Доктор легко обнаружил истоки фобий. Мать Гитлера умерла от рака, он боялся, что рак передается по наследству. Так возникла канцерофобия. До войны он жил в Вене, в страшной нужде, голодал, ночевал в нищенских приютах, рядом с бродягами – отсюда страх заразиться.
Травматические неврозы довольно часто поднимают из подсознания детские и юношеские страхи. Испытав смертельную опасность, человек начинает воспринимать всю свою жизнь как череду опасностей, угроз, травм и трагических потерь. Если нет серьезных увечий, это проходит, компенсируется радостью выздоровления.

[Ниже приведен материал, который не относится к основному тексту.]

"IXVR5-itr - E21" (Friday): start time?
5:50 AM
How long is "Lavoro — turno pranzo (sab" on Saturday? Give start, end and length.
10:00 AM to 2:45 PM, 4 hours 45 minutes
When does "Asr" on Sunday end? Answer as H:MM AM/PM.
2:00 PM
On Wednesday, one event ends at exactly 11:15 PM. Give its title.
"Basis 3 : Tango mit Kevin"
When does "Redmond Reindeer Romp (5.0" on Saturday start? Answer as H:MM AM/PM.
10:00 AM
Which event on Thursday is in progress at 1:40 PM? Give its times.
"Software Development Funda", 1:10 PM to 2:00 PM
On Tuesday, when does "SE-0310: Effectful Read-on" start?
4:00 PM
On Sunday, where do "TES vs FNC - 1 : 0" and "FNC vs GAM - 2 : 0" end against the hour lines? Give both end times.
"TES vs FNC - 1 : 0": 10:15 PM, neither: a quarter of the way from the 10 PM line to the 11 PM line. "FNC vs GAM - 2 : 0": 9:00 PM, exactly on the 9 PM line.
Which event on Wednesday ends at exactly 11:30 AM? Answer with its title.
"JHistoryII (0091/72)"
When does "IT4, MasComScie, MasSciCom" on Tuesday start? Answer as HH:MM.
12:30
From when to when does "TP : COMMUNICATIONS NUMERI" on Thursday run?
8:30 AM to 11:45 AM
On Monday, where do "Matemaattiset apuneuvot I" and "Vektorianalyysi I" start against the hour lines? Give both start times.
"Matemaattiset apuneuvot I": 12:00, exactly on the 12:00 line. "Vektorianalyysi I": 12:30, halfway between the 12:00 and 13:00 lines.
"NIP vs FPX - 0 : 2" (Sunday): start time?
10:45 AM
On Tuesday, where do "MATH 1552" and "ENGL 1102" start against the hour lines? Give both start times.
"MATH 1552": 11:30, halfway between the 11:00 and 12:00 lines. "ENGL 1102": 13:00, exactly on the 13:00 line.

У ефрейтора Гитлера увечий не было, зрение восстановилось, однако ни малейшей радости он не испытывал, оставался крайне тревожным, мнительным. Внешний мир для него кишел врагами, заговорщиками, микробами, паразитами. Нормальные физиологические процессы в собственном его организме вызывали панические подозрения. Отвращение к жизни и к самому себе тяжело вибрировало в нем, задавало ритм его сердцу, пищеварению, обмену веществ. Он твердил о возрождении Германии, о биологическом превосходстве немцев над другими народами, при этом его раздражали немцы – соседи по палате, врачи, медсестры. Он превозносил народ, но каждого отдельного человека, включая себя самого, безнадежно, тупо ненавидел.